Older, more experienced drivers tend to be more cautious than those in their late teens and early 20s. But statistically, drivers aged over 70 had road death rates about the same as those aged 17 to 25. They were also at significantly higher risk of serious injury if involved in collisions. This had nothing to do with the way they drove. Rather, it indicated their susceptibility to injury due to greater physical frailty.

In Australia, a country with a terrible occurrence and societal acceptance of violent road deaths (would we, for example, be so lackadaisical about the death “toll” were we measuring killings, accidental and otherwise, involving knives or dogs or lawnmowers?), we are culturally imbued with notions of our “rights” rather than our “privileges” when it comes to motor vehicle driving. Something to do with our vast expanses and wide-open roads, perhaps.

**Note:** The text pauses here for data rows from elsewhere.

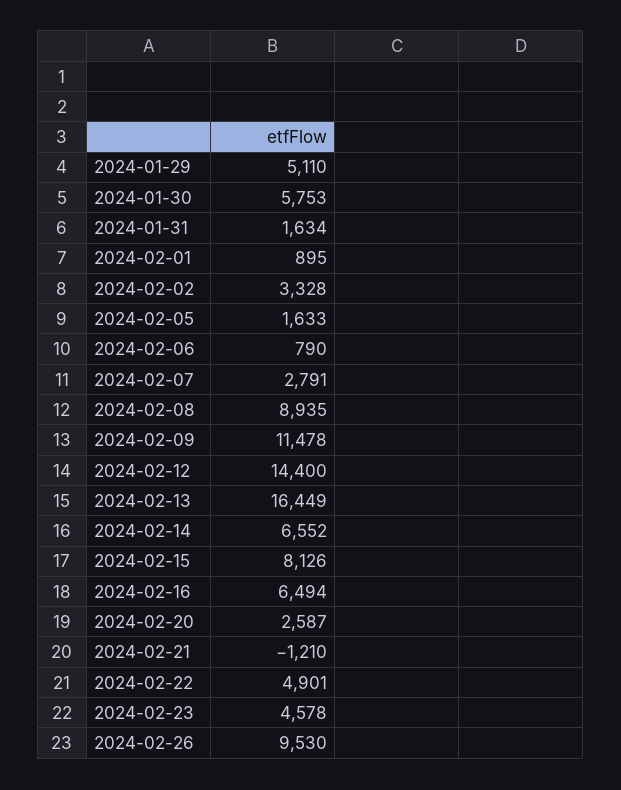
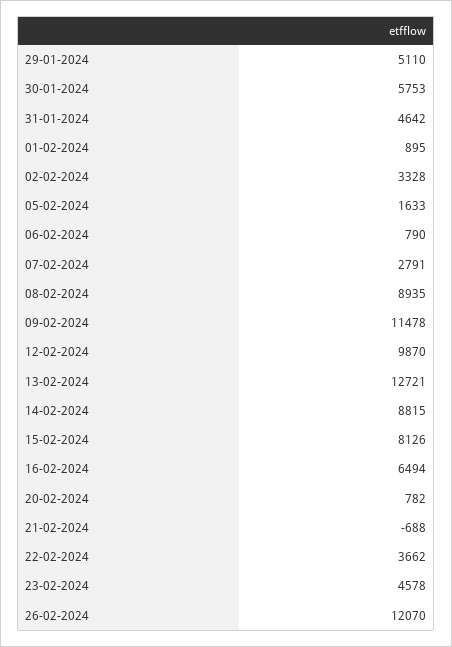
2024-01-31: 1634 -> 4642
2024-02-12: 14400 -> 9870
2024-02-13: 16449 -> 12721
2024-02-14: 6552 -> 8815
2024-02-20: 2587 -> 782
2024-02-21: -1210 -> -688
2024-02-22: 4901 -> 3662
2024-02-26: 9530 -> 12070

But the truth is we spend far more time equipping young people (technically, physically and emotionally) to drive than we do to ensuring their continued safety (and privileges) as road users when they age.

While we nationalise the so-called “road toll”, the rules governing who gets to keep driving in old age vary greatly across the nation. Annual medical assessments for older drivers, for example, are mandatory in some states and not others.

More recent familial experience has illustrated just how devastating a blow to personal dignity and independence is the suspension of a driving licence due to impairment associated with ageing. It is emotionally charged and very fraught, like so many decisions about how families deal with the cognitive and physical challenges of old age.

Those moments when it is evident that we’ve switched roles, from the recipients of sage advice from our elders to our dispensing of it to parents, are painful and sobering.

But some of them, like when our loved ones should permanently vacate the driver’s seat, are also freighted with community responsibility – while also standing to save those who gave us life.